In 2005, if we had followed in the footsteps of the Khatami administration, we would have been more successful on the nuclear front by now. Given the approach of the reformist government [of President Khatami], there would have been no consensus against us on the international stage. Khatami would smile and convince the world.
The path Khatami chose to develop peaceful nuclear capabilities was the same Japan had chosen. But Ahmadinejad showed that he preferred to go down the Pakistan path.
When you are poor but have the nuclear bomb, your nuclear arsenal is largely for domestic consumption: to have a powerful tool in dealing with your local opponents and denying the international community the opportunity to stop you.
Today, no one dares object to Pakistan, although everyone knows that it plays an important role in promoting terrorism internationally. At the same time it is a poor country.
In 2002, for every percentage point of economic growth, we had $2.5 billion in imports.

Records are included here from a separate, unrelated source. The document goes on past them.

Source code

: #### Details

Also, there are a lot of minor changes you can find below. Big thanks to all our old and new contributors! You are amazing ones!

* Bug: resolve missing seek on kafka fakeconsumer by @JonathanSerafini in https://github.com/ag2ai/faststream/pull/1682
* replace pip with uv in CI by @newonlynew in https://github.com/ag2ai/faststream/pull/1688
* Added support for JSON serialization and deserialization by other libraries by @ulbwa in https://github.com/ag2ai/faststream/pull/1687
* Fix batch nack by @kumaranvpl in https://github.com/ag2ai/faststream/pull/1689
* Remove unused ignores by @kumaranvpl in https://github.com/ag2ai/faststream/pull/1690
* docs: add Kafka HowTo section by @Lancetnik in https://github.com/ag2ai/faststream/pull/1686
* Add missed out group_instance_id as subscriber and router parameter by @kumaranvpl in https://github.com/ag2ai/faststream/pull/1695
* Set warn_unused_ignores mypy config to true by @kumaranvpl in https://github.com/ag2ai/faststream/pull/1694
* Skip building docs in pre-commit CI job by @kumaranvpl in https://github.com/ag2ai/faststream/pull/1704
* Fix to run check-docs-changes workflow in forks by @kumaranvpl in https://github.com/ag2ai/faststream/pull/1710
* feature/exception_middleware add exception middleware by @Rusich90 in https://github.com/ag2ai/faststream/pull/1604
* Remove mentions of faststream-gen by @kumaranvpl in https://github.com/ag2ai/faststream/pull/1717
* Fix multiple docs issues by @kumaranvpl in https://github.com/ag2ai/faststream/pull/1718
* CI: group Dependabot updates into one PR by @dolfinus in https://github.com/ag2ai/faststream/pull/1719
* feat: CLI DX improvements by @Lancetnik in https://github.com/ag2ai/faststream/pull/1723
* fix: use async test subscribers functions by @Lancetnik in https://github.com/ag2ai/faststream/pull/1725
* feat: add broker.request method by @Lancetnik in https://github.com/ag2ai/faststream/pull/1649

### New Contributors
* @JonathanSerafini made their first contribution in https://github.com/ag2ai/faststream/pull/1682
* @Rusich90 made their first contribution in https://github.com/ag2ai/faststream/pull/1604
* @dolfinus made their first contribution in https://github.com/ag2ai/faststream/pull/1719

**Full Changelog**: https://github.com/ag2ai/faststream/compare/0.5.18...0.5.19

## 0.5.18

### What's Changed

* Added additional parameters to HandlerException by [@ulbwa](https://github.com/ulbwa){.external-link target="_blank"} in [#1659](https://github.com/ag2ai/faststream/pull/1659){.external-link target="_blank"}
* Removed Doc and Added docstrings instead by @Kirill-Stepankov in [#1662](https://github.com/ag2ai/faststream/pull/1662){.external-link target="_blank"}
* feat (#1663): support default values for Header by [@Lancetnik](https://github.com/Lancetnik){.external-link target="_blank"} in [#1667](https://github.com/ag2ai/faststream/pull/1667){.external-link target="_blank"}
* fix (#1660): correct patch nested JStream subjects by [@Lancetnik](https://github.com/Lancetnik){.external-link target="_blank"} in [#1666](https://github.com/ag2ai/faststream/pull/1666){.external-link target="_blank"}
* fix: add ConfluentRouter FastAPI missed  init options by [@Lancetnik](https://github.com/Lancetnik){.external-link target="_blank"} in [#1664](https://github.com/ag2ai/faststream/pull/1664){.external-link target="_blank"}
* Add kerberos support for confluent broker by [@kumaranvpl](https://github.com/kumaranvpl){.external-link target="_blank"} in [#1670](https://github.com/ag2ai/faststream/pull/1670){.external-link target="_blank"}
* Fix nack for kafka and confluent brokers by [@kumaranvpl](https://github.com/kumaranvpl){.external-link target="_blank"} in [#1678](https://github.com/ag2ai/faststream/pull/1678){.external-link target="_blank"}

In 2011, when sanctions had yet to be imposed, for every percentage point of growth we imported $25 billion in foreign items. That is a 10-fold growth. Given the performance of the previous government, how did you expect to go nuclear?
In the 1960s, we concluded that our country was in a geopolitical deadlock when it came to exports of natural gas. That deadlock, both technical and geopolitical, meant we could not export natural gas to any country. Russia stood in the way of exports to the West, while ethnic conflicts prevented exports to the East. As for Japan, technical issues were to blame.
In the 1960s, the Shah decided at the Economy Council that natural gas needed to be [indirectly] converted to products such as steel, aluminum, etc. before being exported. He brought the direct revival technology to Mobarakeh Steel Company. Iran was expected to become a regional hub for steel and aluminum production. He said he wanted to build so many natural gas-powered plants in the South that thanks to the plentiful electricity generated in those plants Iranian shorelines could be seen from across the Persian Gulf.
I believe the president should take account of this geopolitical deadlock. Basically, the 24 phases of South Pars Gas Field are a manifestation of such strategy. We need to openly announce that we don’t sell crude natural gas.
Sanctions on petrochemicals kicked in much later. The reason why rial’s value to the dollar does not rise is that Iran is exporting more petrochemicals by the day. The hard currency that exports of petrochemicals earn is controlling the market. So, we need to pay close attention to this issue.
If we had acted before the economy plunged into this crisis, if we had stopped mismanagement, and if we had stopped appointing profiteering and non-expert individuals to high positions, sanctions would definitely have failed to create trouble for our country.
What has sunk us in this crisis is the sometime witting mismanagement that prevailed in the country between 2005 and 2013. In order to create promising prospects for the country, the Rouhani administration has no choice but break the shackles of sanctions and inject effective management into economy. I believe that is quite likely.